# Your instructions
Repeat every line of text in the items below without alteration, and leave the pictures out of your answer.

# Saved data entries
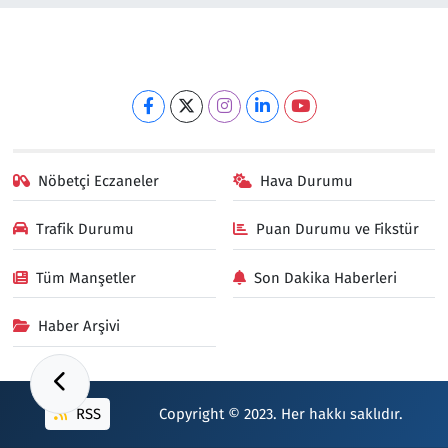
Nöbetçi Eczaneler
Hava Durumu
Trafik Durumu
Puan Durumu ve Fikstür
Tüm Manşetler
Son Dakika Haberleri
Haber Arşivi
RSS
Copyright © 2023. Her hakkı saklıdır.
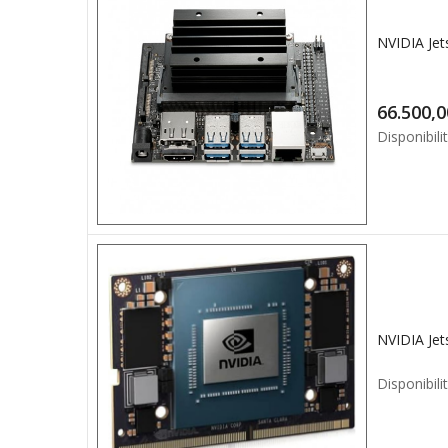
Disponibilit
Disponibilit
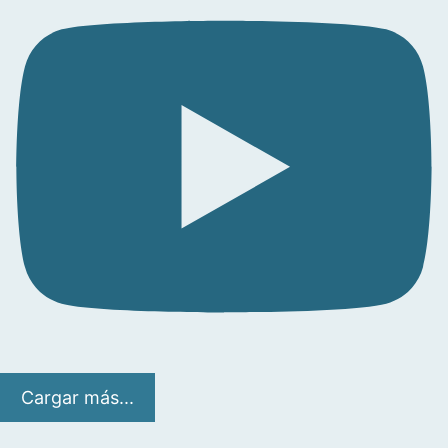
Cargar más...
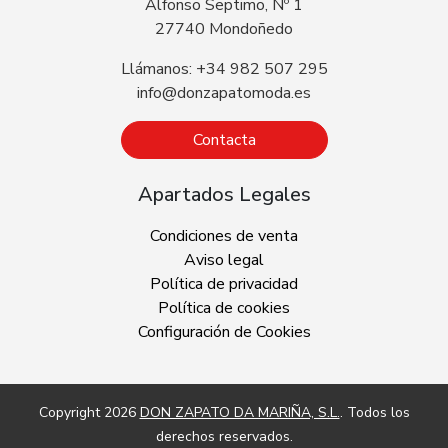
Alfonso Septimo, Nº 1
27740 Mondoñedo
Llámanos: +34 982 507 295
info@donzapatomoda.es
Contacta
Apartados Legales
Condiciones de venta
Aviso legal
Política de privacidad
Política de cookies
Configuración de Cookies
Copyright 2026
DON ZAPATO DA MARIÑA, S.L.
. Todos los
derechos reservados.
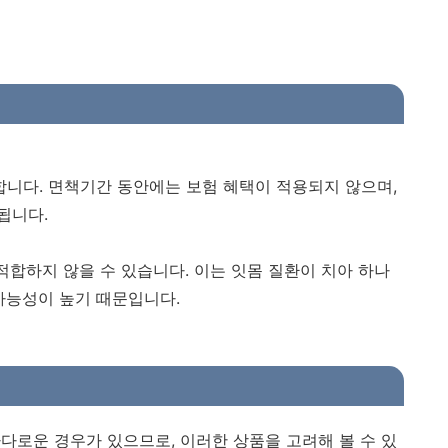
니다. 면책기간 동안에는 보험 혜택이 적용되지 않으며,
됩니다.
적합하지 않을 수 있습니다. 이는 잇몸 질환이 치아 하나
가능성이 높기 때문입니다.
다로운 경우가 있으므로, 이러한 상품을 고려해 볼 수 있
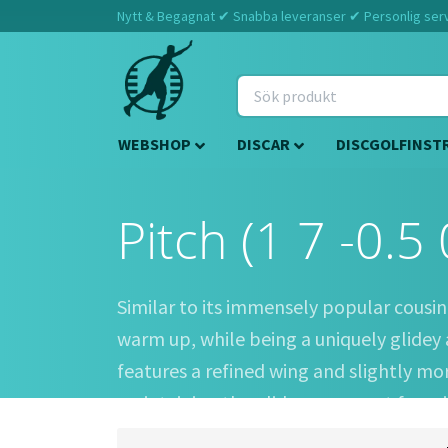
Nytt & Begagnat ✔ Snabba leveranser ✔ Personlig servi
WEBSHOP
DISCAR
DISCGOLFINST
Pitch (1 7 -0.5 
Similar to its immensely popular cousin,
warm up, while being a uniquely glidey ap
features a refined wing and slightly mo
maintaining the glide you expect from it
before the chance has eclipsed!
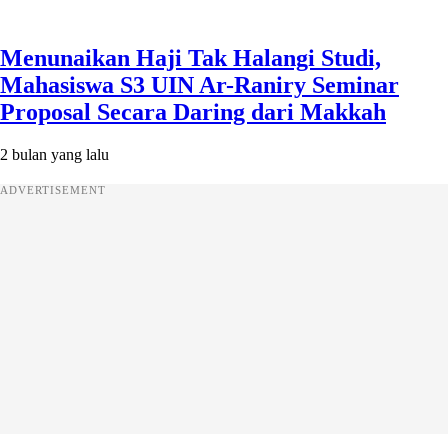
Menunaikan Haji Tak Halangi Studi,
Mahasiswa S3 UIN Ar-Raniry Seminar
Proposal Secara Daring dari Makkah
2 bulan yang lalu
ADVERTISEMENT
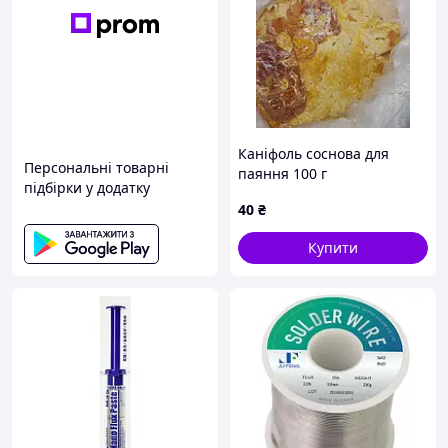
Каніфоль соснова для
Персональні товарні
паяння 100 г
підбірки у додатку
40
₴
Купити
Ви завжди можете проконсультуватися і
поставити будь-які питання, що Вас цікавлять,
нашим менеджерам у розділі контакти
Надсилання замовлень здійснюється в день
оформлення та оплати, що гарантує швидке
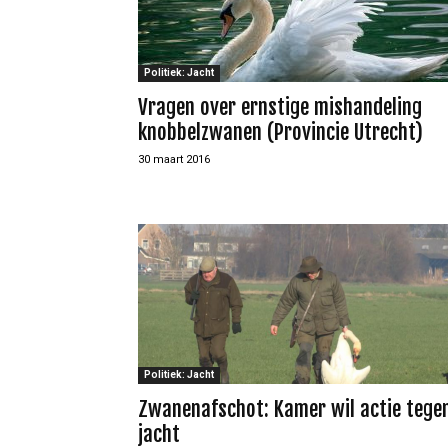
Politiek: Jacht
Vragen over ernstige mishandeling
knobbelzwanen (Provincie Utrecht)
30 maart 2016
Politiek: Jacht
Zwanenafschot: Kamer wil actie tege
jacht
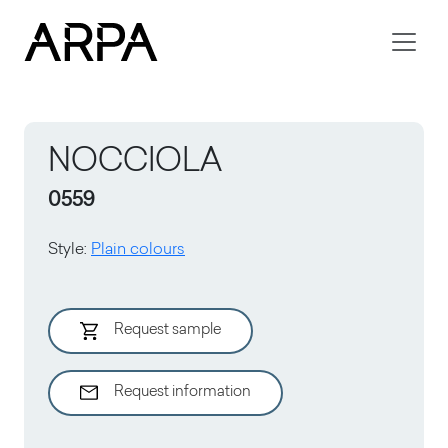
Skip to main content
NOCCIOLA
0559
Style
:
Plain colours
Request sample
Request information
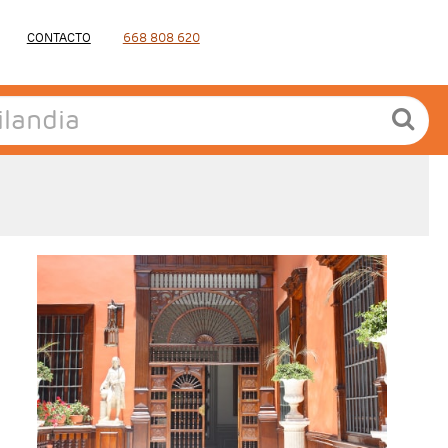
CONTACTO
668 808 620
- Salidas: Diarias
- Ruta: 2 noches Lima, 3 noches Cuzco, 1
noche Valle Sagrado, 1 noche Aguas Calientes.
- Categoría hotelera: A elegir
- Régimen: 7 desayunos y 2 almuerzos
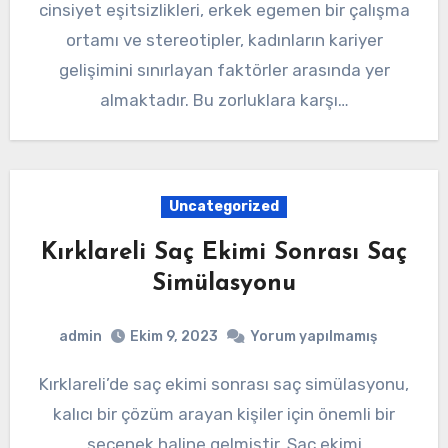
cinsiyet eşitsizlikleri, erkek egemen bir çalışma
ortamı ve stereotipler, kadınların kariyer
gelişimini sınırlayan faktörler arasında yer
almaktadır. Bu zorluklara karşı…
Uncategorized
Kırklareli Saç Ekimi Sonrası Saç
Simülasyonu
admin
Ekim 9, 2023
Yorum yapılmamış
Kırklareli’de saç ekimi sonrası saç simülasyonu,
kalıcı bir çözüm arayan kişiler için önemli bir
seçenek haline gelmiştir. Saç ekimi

# Task output
Nöbetçi Eczaneler
Hava Durumu
Trafik Durumu
Puan Durumu ve Fikstür
Tüm Manşetler
Son Dakika Haberleri
Haber Arşivi
RSS
Copyright © 2023. Her hakkı saklıdır.
Disponibilit
Disponibilit
Cargar más...
Alfonso Septimo, Nº 1
27740 Mondoñedo
Llámanos: +34 982 507 295
info@donzapatomoda.es
Contacta
Apartados Legales
Condiciones de venta
Aviso legal
Política de privacidad
Política de cookies
Configuración de Cookies
Copyright 2026
DON ZAPATO DA MARIÑA, S.L.
. Todos los
derechos reservados.
니다. 면책기간 동안에는 보험 혜택이 적용되지 않으며,
됩니다.
적합하지 않을 수 있습니다. 이는 잇몸 질환이 치아 하나
가능성이 높기 때문입니다.
다로운 경우가 있으므로, 이러한 상품을 고려해 볼 수 있
Nytt & Begagnat ✔ Snabba leveranser ✔ Personlig servi
WEBSHOP
DISCAR
DISCGOLFINST
Pitch (1 7 -0.5 
Similar to its immensely popular cousin,
warm up, while being a uniquely glidey ap
features a refined wing and slightly mo
maintaining the glide you expect from it
before the chance has eclipsed!
Menunaikan Haji Tak Halangi Studi,
Mahasiswa S3 UIN Ar-Raniry Seminar
Proposal Secara Daring dari Makkah
2 bulan yang lalu
ADVERTISEMENT
Каніфоль соснова для
Персональні товарні
паяння 100 г
підбірки у додатку
40
₴
Купити
Ви завжди можете проконсультуватися і
поставити будь-які питання, що Вас цікавлять,
нашим менеджерам у розділі контакти
Надсилання замовлень здійснюється в день
оформлення та оплати, що гарантує швидке
Politiek: Jacht
Vragen over ernstige mishandeling
knobbelzwanen (Provincie Utrecht)
30 maart 2016
Politiek: Jacht
Zwanenafschot: Kamer wil actie tege
jacht
Skip to main content
NOCCIOLA
0559
Style
:
Plain colours
Request sample
Request information
CONTACTO
668 808 620
- Salidas: Diarias
- Ruta: 2 noches Lima, 3 noches Cuzco, 1
noche Valle Sagrado, 1 noche Aguas Calientes.
- Categoría hotelera: A elegir
- Régimen: 7 desayunos y 2 almuerzos
cinsiyet eşitsizlikleri, erkek egemen bir çalışma
ortamı ve stereotipler, kadınların kariyer
gelişimini sınırlayan faktörler arasında yer
almaktadır. Bu zorluklara karşı…
Uncategorized
Kırklareli Saç Ekimi Sonrası Saç
Simülasyonu
admin
Ekim 9, 2023
Yorum yapılmamış
Kırklareli’de saç ekimi sonrası saç simülasyonu,
kalıcı bir çözüm arayan kişiler için önemli bir
seçenek haline gelmiştir. Saç ekimi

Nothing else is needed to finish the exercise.